View of Portland, Maine's West End
The West End is a gracious residential area, its tree-lined streets studded with elegant Victorian mansions. Some of these homes now operate as B&Bs and boutique hotels, offering an intimate and artistic experience for Portland visitors. At the far end of the neighborhood, the Western Promenade is a delightful, meandering park with lovely views of the Fore River and beyond. The West End is short on traditional tourist attractions, but it’s only about one mile to the Old Port and Downtown museums and sights.

4. East End (Munjoy Hill)

Portland City Skyline from Portland Observatory on Munjoy Hill
The eastern end of the Portland peninsula centers on Munjoy Hill, crowned with the Portland Observatory. The East End was always a rough-around-the-edges working-class neighborhood, populated by immigrants and dockworkers (and plagued by crime in the second half of the 20th century). Like many edgy urban areas across the country, the East End has experienced a rebirth in recent decades, spurred by artists, activists, and young urban professionals. Nowadays, residents and visitors to the East End enjoy trendy restaurants and craft breweries, a few eclectic museums, and fantastic bay views from the Eastern Promenade, not to mention some of the city’s most affordable places to stay.

5. Casco Bay Islands

Great Diamond Island in Casco Bay near Portland, Maine
Three miles off the coast of Portland, Peaks Island is a charming residential island with an appealing atmosphere of a summer resort. Attractions here include pedaling the 4-mile Peaks Island Loop, swimming at Sandy Beach, and cooling off with a treat from Down Front Ice Cream.
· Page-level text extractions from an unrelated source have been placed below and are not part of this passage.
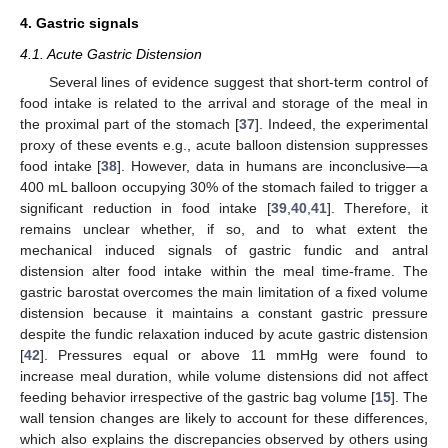
4. Gastric signals
4.1. Acute Gastric Distension
Several lines of evidence suggest that short-term control of
food intake is related to the arrival and storage of the meal in
the proximal part of the stomach [
37
]. Indeed, the experimental
proxy of these events e.g., acute balloon distension suppresses
food intake [
38
]. However, data in humans are inconclusive—a
400 mL balloon occupying 30% of the stomach failed to trigger a
significant reduction in food intake [
39
,
40
,
41
]. Therefore, it
remains unclear whether, if so, and to what extent the
mechanical induced signals of gastric fundic and antral
distension alter food intake within the meal time-frame. The
gastric barostat overcomes the main limitation of a fixed volume
distension because it maintains a constant gastric pressure
despite the fundic relaxation induced by acute gastric distension
[
42
]. Pressures equal or above 11 mmHg were found to
increase meal duration, while volume distensions did not affect
feeding behavior irrespective of the gastric bag volume [
15
]. The
wall tension changes are likely to account for these differences,
which also explains the discrepancies observed by others using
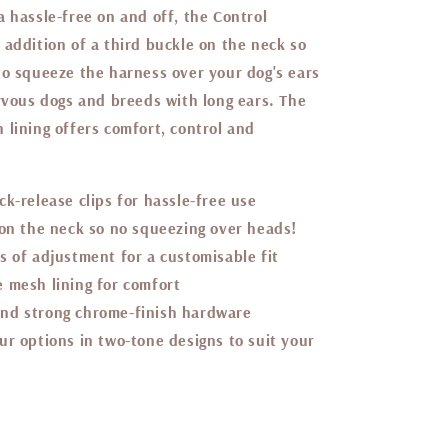
 hassle-free on and off, the Control
 addition of a third buckle on the neck so
to squeeze the harness over your dog's ears
ervous dogs and breeds with long ears. The
 lining offers comfort, control and
ck-release clips for hassle-free use
 on the neck so no squeezing over heads!
s of adjustment for a customisable fit
 mesh lining for comfort
nd strong chrome-finish hardware
ur options in two-tone designs to suit your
Downtown Portland is an 18-minute ferry ride away. Other nearby island options with fancier digs include Chebeague Island and Great Diamond Island.

6. Cape Elizabeth

Portland Head Lighthouse in Cape Elizabeth near Portland, Maine
About eight miles south of Portland, Cape Elizabeth is a picturesque residential area facing the sea. The Portland suburb is populated with attractive homes on shady streets, offering a quiet option for travelers who do not prefer the city. Along the coast, state parks, hidden coves, and secluded beaches punctuate the rocky bluffs. Here, the landmark Portland Head Light beacons to passing travelers on land and on sea, while a few appealing beach resorts offer fabulous sea views and chilly waters.